SOURCE EXCERPT ->
(begin)

Three-Thread Architecture (SpeechCascade)

graph TB subgraph "Speech SDK Thread" A["on_partial → Barge-in"] B["on_final → Queue Result"] end subgraph "Route Turn Thread" C["await speech_queue.get()"] D["Orchestrator Processing"] end subgraph "Main Event Loop" E["WebSocket Handler"] F["Task Cancellation"] end A -.->|"run_coroutine_threadsafe"| F B -.->|"queue.put_nowait"| C

Audio Format

All endpoints expect 16 kHz, mono PCM:

SAMPLE_RATE = 16000
CHANNELS = 1
SAMPLE_WIDTH = 2  # 16-bit

Speech Synthesis (TTS)

Core Class

Source: src/speech/text_to_speech.py

from src.speech.text_to_speech import SpeechSynthesizer

synthesizer = SpeechSynthesizer(
    region="eastus",
    voice="en-US-JennyMultilingualNeural",
    enable_tracing=True,
    playback="never",  # Headless deployment
)

Basic Usage

# Synthesize to memory
audio_data = synthesizer.synthesize_speech(
    "Hello! How can I help?",
    style="chat",
    rate="+10%"
)

# Streaming for WebSocket
frames = synthesizer.synthesize_to_base64_frames(text, sample_rate=16000)

(end)

DATA SECTION ->
(begin)

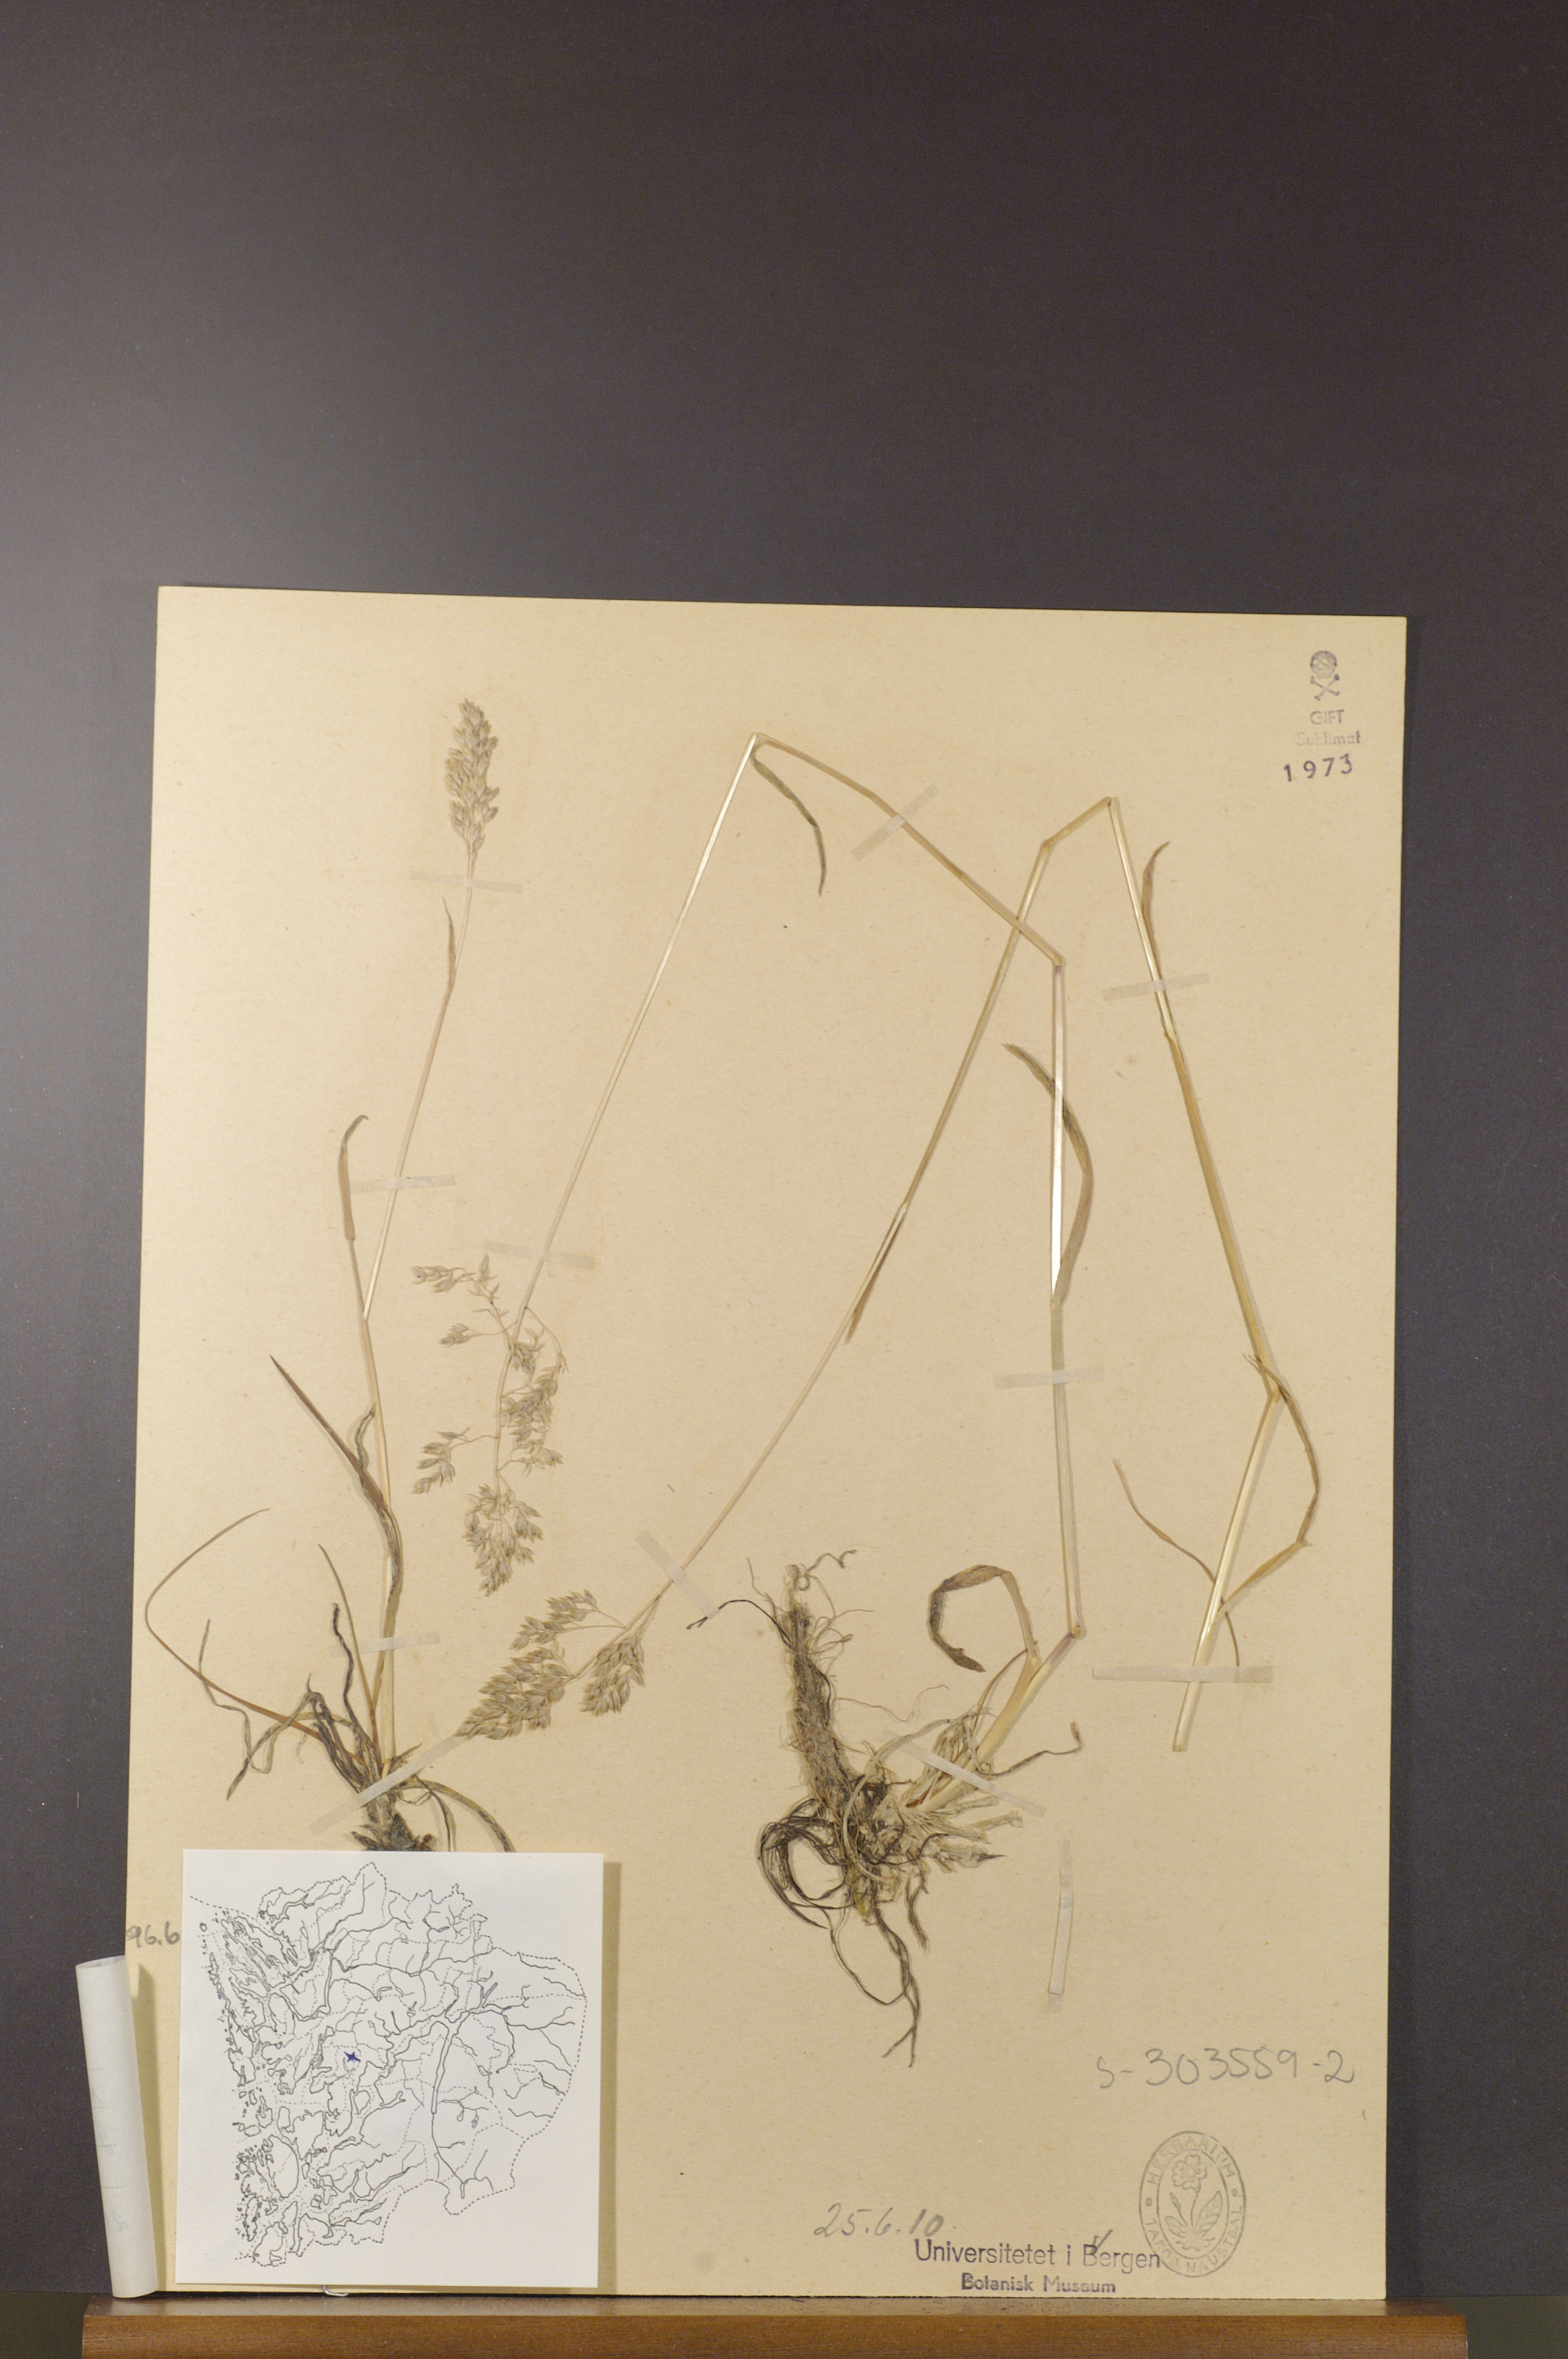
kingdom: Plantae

(end)

EXERCISES ->
• A. In the speech documentation excerpt, what audio format do all endpoints expect?
• B. Extract from the speech documentation excerpt the passage between "graph TB subgraph" and "Speech Synthesis (TTS)", inclusive.
• C. Write the next portion of the speech documentation excerpt, picking up immediately after its final line.

EXERCISE ANSWERS ->
• A. 16 kHz, mono PCM.

• B.
graph TB subgraph "Speech SDK Thread" A["on_partial → Barge-in"] B["on_final → Queue Result"] end subgraph "Route Turn Thread" C["await speech_queue.get()"] D["Orchestrator Processing"] end subgraph "Main Event Loop" E["WebSocket Handler"] F["Task Cancellation"] end A -.->|"run_coroutine_threadsafe"| F B -.->|"queue.put_nowait"| C

Audio Format

All endpoints expect 16 kHz, mono PCM:

SAMPLE_RATE = 16000
CHANNELS = 1
SAMPLE_WIDTH = 2  # 16-bit

Speech Synthesis (TTS)

• C.
for frame in frames:
    websocket.send(frame)

Voice Styling

audio = synthesizer.synthesize_speech(
    text,
    voice="en-US-EmmaNeural",
    style="cheerful",  # chat, news, excited, sad, angry
    rate="+5%",
    pitch="+2Hz",
    volume="+10dB"
)

Configuration

Environment Variables

Variable Purpose
AZURE_SPEECH_REGION Speech service region
AZURE_SPEECH_RESOURCE_ID Resource ID for managed identity
STT_POOL_SIZE Concurrent recognizer pool (default: 10)
TTS_POOL_SIZE Concurrent synthesizer pool (default: 10)
TTS_ENABLE_LOCAL_PLAYBACK Enable speaker output (dev only)

Authentication

# Production: Azure Entra ID (recommended)
synthesizer = SpeechSynthesizer(
    region="eastus",
    use_default_credential=True,
)

# Development: API Key
synthesizer = SpeechSynthesizer(
    key=os.getenv("AZURE_SPEECH_KEY"),
    region="eastus",
)

Resource Pooling

Both STT and TTS use connection pools managed by the application:

# Handlers automatically acquire/release pool resources
stt_client = await stt_pool.acquire()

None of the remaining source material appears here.